Integration Guide
The practical Orbit contract for production apps. Keep this loop tight and your memory quality will climb instead of drift.
Credential note
If you run Orbit Cloud, create an API key in Dashboard and pass it as api_key. For self-hosted, use JWT.
Core integration contract
Every successful Orbit integration does these three things:
Ingest both sides of the conversation
Send user events and assistant responses. A memory engine with one eye closed is still half blind.
Use a stable entity_id
Keep entity_id consistent per user or owner scope across ingest and retrieve.
Send feedback continuously
Retrieval quality improves when Orbit receives positive and negative outcomes, not just events.
Minimal SDK flow
from orbit import MemoryEngine
engine = MemoryEngine(api_key="<jwt-token>", base_url="http://localhost:8000")
# 1) store user signal
engine.ingest(
content="I still do not understand Python for loops.",
event_type="user_question",
entity_id="alice",
)
# 2) retrieve context
results = engine.retrieve(
query="What should I know about alice before answering?",
entity_id="alice",
limit=5,
)
# 3) store outcome signal
if results.memories:
engine.feedback(
memory_id=results.memories[0].memory_id,
helpful=True,
outcome_value=1.0,
)Retrieval quality guidelines
Filter by entity_id whenever personalization matters.
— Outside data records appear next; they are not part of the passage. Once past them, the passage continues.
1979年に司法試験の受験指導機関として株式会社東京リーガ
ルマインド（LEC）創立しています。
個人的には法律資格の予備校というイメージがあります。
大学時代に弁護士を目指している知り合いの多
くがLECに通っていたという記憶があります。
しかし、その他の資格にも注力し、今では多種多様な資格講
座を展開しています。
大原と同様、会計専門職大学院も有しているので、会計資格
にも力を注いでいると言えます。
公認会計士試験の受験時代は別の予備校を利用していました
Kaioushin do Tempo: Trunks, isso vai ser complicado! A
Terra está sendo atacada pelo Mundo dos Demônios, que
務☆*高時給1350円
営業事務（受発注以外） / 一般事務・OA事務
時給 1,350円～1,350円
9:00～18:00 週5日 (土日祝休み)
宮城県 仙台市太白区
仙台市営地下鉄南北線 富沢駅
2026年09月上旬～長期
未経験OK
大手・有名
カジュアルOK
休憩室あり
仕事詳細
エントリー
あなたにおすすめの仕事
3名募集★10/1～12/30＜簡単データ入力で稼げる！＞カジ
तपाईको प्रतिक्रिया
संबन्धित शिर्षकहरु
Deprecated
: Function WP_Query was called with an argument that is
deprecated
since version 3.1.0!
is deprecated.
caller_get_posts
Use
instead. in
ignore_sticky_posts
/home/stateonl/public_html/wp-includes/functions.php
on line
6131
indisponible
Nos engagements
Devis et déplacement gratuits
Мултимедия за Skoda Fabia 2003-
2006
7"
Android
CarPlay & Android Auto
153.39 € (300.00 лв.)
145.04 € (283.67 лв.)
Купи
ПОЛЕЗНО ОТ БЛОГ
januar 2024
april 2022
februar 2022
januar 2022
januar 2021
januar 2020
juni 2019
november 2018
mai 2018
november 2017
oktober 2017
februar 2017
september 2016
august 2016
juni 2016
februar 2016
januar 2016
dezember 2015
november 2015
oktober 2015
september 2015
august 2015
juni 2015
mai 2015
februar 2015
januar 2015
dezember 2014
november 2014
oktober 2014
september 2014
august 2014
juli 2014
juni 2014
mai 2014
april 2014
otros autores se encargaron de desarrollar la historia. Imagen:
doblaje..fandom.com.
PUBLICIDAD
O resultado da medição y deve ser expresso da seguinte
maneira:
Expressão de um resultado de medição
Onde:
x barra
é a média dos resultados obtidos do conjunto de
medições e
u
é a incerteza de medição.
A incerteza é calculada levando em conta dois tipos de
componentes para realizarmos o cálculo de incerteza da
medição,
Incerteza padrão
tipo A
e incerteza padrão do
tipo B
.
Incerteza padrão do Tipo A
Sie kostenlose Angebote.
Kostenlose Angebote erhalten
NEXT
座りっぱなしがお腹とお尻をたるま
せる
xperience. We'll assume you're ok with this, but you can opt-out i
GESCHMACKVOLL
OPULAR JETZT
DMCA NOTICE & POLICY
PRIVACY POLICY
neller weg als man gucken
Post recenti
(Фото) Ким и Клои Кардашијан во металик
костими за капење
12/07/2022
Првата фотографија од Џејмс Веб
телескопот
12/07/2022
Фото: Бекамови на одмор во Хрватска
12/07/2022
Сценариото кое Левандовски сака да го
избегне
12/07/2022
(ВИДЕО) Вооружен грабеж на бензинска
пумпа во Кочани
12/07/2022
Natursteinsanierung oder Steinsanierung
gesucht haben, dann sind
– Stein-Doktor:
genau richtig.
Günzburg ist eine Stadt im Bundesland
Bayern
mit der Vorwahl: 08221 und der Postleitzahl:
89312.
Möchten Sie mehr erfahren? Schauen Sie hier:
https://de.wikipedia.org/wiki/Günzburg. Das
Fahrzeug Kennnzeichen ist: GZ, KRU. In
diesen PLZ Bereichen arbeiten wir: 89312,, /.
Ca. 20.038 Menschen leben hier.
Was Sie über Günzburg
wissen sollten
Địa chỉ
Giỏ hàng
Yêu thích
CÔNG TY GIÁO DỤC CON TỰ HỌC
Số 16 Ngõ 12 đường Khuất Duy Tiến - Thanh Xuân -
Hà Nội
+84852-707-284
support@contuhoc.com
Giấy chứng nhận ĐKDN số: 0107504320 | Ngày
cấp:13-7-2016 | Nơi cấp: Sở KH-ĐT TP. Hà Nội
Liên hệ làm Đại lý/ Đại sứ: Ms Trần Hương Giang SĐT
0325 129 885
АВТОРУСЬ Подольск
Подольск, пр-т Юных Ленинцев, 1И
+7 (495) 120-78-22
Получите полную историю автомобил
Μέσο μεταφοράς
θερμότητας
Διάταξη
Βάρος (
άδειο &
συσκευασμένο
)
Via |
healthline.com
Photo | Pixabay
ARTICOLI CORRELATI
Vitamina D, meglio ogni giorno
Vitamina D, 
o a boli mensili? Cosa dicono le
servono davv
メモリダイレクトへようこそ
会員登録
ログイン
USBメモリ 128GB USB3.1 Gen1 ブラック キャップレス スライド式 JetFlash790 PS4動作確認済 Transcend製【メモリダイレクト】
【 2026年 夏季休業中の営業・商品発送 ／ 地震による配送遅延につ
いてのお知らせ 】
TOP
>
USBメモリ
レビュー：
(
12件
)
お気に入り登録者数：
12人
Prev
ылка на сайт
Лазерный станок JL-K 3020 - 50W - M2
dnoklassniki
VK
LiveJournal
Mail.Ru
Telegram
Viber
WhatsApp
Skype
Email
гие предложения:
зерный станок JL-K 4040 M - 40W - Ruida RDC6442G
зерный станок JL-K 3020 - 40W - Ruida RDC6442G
Start with limit=5 and only increase when you have evidence.
Ingest assistant responses, not only user prompts.
Keep event types semantically consistent across services.
Use feedback for both good and bad outcomes.
When metadata.inference_provenance.clarification_required is true, ask a clarification question before using that memory in safety-sensitive responses.
Inspect inference provenance metadata during QA and incident review.